Τα ιδια ειπαμε λεγανε και για το Αφγανισταν οπου αντι για Κουρδους βαλε Βορεια Συμμαχια. Οσο κερδισανε εκει περα αλλο τοσο θα κερδισουνε και στην Συρια.
TALIBAN rule over northern Afghanistan ended yesterday, as the city of Kunduz fell to the Northern Alliance in a matter of hours.
The two-week siege of Kunduz had been billed by alliance commanders as the last stand of thousands of fanatical foreign terrorists, who were sworn to fight to the death rather than surrender.
Yet, when the end came it had less to do with military prowess, planning and might, than with deal-making, pragmatism and, in the background, the terrifying psychological impact of relentless American air strikes.
The US planes bombed the city for the last time before dawn yesterday morning. The largely unscathed streets, and the smouldering wreckage of military vehicles in a hilltop citadel paid testament to the apparent precision of the air raids.
Abdul Jamil, a shopkeeper, said: "The bombs fell on Taliban bases, only a little on local people."
The freshly liberated city offered a mixture of menace, and startling normality. Large numbers of heavily armed alliance troops patrolled the streets, swinging rifles, machine-guns or rocket propelled grenades.
Boy soldiers sat, yawning, in battered lorries and armoured personnel carriers, as bursts of gunfire rang out on the city limits. Nearby, a Taliban pick-up truck riddled with bullets offered a rare sign of fighting.
On the main road into town, a handful of bakeries and food shops had re-opened, bright heaps of radishes and carrots offering a rare splash of colour.
The men of the city, wearing turbans and white skull caps, gathered in the main traffic circle to gawp. Small gaggles looked at passing tanks, the alliance flag flying from the police post at the centre of the square, or the body of a dead Talib on the pavement.
Conquering troops waved and gave thumbs up signs to foreign journalists, but wary locals were not waving or cheering in return.

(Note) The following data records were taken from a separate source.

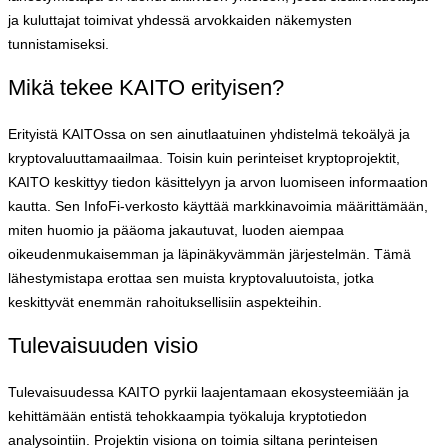
ja kuluttajat toimivat yhdessä arvokkaiden näkemysten
tunnistamiseksi.
Mikä tekee KAITO erityisen?
Erityistä KAITOssa on sen ainutlaatuinen yhdistelmä tekoälyä ja
kryptovaluuttamaailmaa. Toisin kuin perinteiset kryptoprojektit,
KAITO keskittyy tiedon käsittelyyn ja arvon luomiseen informaation
kautta. Sen InfoFi-verkosto käyttää markkinavoimia määrittämään,
miten huomio ja pääoma jakautuvat, luoden aiempaa
oikeudenmukaisemman ja läpinäkyvämmän järjestelmän. Tämä
lähestymistapa erottaa sen muista kryptovaluutoista, jotka
keskittyvät enemmän rahoituksellisiin aspekteihin.
Tulevaisuuden visio
Tulevaisuudessa KAITO pyrkii laajentamaan ekosysteemiään ja
kehittämään entistä tehokkaampia työkaluja kryptotiedon
analysointiin. Projektin visiona on toimia siltana perinteisen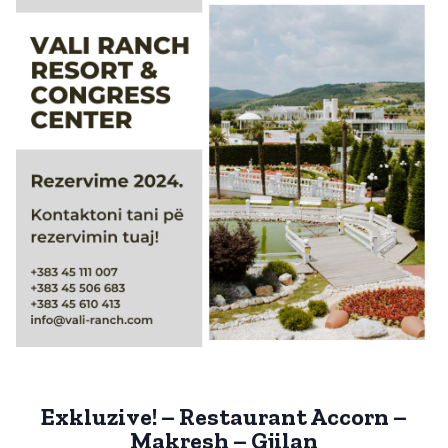
Exkluzive! – Restaurant Accorn –
Makresh – Gjilan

Kunduz has a large ethnic Pathan population, raising fears of reprisals by alliance forces, who regard Pathans as natural allies of the Taliban.
When the alliance forces entered the city at 7.30 yesterday morning, the feared thousands of Arabs, Chechens, Uzbeks and Pakistanis were nowhere to be seen. After a few outbursts of vicious street fighting, and tense negotiations with Taliban holed up in a mosque, the battle was largely over.
Gen Daoud Khan, the conqueror of Kunduz, accused Pakistan - the power behind the Taliban - of airlifting large numbers of foreign fighters to safety. He said many of the Taliban had retreated from Kunduz to the district of Chardarah to the west of the city. Gen Daoud said urgent negotiations for their surrender were going on.
Thousands of Taliban, including at least 600 foreigners, abandoned the fight over the weekend, surrendering to alliance commanders east and west of the city. The Afghans among them walked away as free men, after handing over their weapons.
Alliance forces encountered sporadic resistance and ambushes by the Taliban as they entered the city. One local resident, Abdul Satar, described a night and morning of terror as gunfire rang out in the city streets.
"We were afraid. There were Taliban on the streets, but no ordinary people. I saw some Kandahari Taliban stage an ambush at 8am.
"There was fighting in the centre of the city, and all the ordinary people ran to their houses. They used machineguns and rockets. There were about seven or eight Taliban killed in the street," he said.
Looting was at the forefront of many alliance soldiers' minds. Hours after the fall of Kunduz, the highway out of the city was choked with stolen Taliban vehicles.
Those that could not be driven themselves were towed away, in a winding, clanking procession of lorries towing lorries, lorries towing guns, even a lorry towing a van towing a pick up truck.
An alliance tank commander, Farid Ahmad, said: "If they had stayed, we would have taken revenge on them."
The commander was now bracing himself for one final battle to rid northern Afghanistan of the Taliban. "Tell George Bush," he cried excitedly, "they are crowded into Chardarah: bomb, bomb."